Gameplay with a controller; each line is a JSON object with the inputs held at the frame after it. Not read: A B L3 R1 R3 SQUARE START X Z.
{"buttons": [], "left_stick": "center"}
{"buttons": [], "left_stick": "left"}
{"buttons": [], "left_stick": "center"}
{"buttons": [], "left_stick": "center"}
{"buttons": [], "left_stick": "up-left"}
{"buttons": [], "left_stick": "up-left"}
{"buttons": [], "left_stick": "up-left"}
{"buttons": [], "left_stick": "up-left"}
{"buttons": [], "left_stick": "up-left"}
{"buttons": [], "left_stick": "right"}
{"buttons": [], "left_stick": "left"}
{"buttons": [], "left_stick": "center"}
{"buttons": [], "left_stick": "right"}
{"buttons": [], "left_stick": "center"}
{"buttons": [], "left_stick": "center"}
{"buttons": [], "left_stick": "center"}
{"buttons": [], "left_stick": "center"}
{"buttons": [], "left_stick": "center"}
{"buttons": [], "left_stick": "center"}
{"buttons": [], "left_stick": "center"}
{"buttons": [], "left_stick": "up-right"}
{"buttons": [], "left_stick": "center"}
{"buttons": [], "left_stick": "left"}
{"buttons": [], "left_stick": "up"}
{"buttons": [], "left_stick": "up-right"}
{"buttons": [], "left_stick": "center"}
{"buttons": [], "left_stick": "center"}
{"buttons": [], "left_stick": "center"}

------------

• _Work instructions_: The lines above should be printed again, exactly as they are.

• _Problem solution_:
Gameplay with a controller; each line is a JSON object with the inputs held at the frame after it. Not read: A B L3 R1 R3 SQUARE START X Z.
{"buttons": [], "left_stick": "center"}
{"buttons": [], "left_stick": "left"}
{"buttons": [], "left_stick": "center"}
{"buttons": [], "left_stick": "center"}
{"buttons": [], "left_stick": "up-left"}
{"buttons": [], "left_stick": "up-left"}
{"buttons": [], "left_stick": "up-left"}
{"buttons": [], "left_stick": "up-left"}
{"buttons": [], "left_stick": "up-left"}
{"buttons": [], "left_stick": "right"}
{"buttons": [], "left_stick": "left"}
{"buttons": [], "left_stick": "center"}
{"buttons": [], "left_stick": "right"}
{"buttons": [], "left_stick": "center"}
{"buttons": [], "left_stick": "center"}
{"buttons": [], "left_stick": "center"}
{"buttons": [], "left_stick": "center"}
{"buttons": [], "left_stick": "center"}
{"buttons": [], "left_stick": "center"}
{"buttons": [], "left_stick": "center"}
{"buttons": [], "left_stick": "up-right"}
{"buttons": [], "left_stick": "center"}
{"buttons": [], "left_stick": "left"}
{"buttons": [], "left_stick": "up"}
{"buttons": [], "left_stick": "up-right"}
{"buttons": [], "left_stick": "center"}
{"buttons": [], "left_stick": "center"}
{"buttons": [], "left_stick": "center"}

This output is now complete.